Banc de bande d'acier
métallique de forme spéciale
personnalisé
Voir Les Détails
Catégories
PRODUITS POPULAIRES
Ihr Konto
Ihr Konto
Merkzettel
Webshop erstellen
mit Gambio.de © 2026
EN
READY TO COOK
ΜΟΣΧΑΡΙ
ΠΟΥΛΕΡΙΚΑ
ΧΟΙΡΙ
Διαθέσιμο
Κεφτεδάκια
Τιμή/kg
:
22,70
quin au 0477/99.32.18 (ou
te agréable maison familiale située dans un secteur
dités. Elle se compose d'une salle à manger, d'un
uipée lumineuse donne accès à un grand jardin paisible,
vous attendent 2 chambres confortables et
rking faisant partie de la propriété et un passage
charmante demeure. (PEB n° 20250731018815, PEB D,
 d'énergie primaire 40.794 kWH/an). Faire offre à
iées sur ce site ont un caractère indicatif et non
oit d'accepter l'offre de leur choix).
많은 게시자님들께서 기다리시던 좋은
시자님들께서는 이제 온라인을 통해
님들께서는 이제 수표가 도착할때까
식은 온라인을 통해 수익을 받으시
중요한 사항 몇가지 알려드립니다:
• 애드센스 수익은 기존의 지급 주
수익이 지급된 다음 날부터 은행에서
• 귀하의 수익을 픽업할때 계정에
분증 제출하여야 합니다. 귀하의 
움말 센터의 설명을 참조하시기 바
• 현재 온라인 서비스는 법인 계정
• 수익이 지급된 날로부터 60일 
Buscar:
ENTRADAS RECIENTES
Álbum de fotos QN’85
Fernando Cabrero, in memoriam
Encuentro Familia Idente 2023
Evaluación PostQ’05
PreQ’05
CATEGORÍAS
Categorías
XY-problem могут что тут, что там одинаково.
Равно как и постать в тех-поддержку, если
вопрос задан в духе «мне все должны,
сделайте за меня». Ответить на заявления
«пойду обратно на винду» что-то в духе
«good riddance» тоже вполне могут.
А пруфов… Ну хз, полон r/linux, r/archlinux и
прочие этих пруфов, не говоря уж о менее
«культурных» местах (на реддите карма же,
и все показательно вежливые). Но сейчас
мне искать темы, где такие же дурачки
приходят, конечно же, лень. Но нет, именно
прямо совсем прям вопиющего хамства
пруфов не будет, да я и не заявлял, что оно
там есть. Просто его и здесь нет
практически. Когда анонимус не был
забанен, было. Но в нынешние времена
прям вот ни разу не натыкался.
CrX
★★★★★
--------------------
Format every line of text in the data above as a numbered list, omitting any blank lines.

1. Banc de bande d'acier
2. métallique de forme spéciale
3. personnalisé
4. Voir Les Détails
5. Catégories
6. PRODUITS POPULAIRES
7. Ihr Konto
8. Ihr Konto
9. Merkzettel
10. Webshop erstellen
11. mit Gambio.de © 2026
12. EN
13. READY TO COOK
14. ΜΟΣΧΑΡΙ
15. ΠΟΥΛΕΡΙΚΑ
16. ΧΟΙΡΙ
17. Διαθέσιμο
18. Κεφτεδάκια
19. Τιμή/kg
20. :
21. 22,70
22. quin au 0477/99.32.18 (ou
23. te agréable maison familiale située dans un secteur
24. dités. Elle se compose d'une salle à manger, d'un
25. uipée lumineuse donne accès à un grand jardin paisible,
26. vous attendent 2 chambres confortables et
27. rking faisant partie de la propriété et un passage
28. charmante demeure. (PEB n° 20250731018815, PEB D,
29.  d'énergie primaire 40.794 kWH/an). Faire offre à
30. iées sur ce site ont un caractère indicatif et non
31. oit d'accepter l'offre de leur choix).
32. 많은 게시자님들께서 기다리시던 좋은
33. 시자님들께서는 이제 온라인을 통해
34. 님들께서는 이제 수표가 도착할때까
35. 식은 온라인을 통해 수익을 받으시
36. 중요한 사항 몇가지 알려드립니다:
37. • 애드센스 수익은 기존의 지급 주
38. 수익이 지급된 다음 날부터 은행에서
39. • 귀하의 수익을 픽업할때 계정에
40. 분증 제출하여야 합니다. 귀하의 
41. 움말 센터의 설명을 참조하시기 바
42. • 현재 온라인 서비스는 법인 계정
43. • 수익이 지급된 날로부터 60일 
44. Buscar:
45. ENTRADAS RECIENTES
46. Álbum de fotos QN’85
47. Fernando Cabrero, in memoriam
48. Encuentro Familia Idente 2023
49. Evaluación PostQ’05
50. PreQ’05
51. CATEGORÍAS
52. Categorías
53. XY-problem могут что тут, что там одинаково.
54. Равно как и постать в тех-поддержку, если
55. вопрос задан в духе «мне все должны,
56. сделайте за меня». Ответить на заявления
57. «пойду обратно на винду» что-то в духе
58. «good riddance» тоже вполне могут.
59. А пруфов… Ну хз, полон r/linux, r/archlinux и
60. прочие этих пруфов, не говоря уж о менее
61. «культурных» местах (на реддите карма же,
62. и все показательно вежливые). Но сейчас
63. мне искать темы, где такие же дурачки
64. приходят, конечно же, лень. Но нет, именно
65. прямо совсем прям вопиющего хамства
66. пруфов не будет, да я и не заявлял, что оно
67. там есть. Просто его и здесь нет
68. практически. Когда анонимус не был
69. забанен, было. Но в нынешние времена
70. прям вот ни разу не натыкался.
71. CrX
72. ★★★★★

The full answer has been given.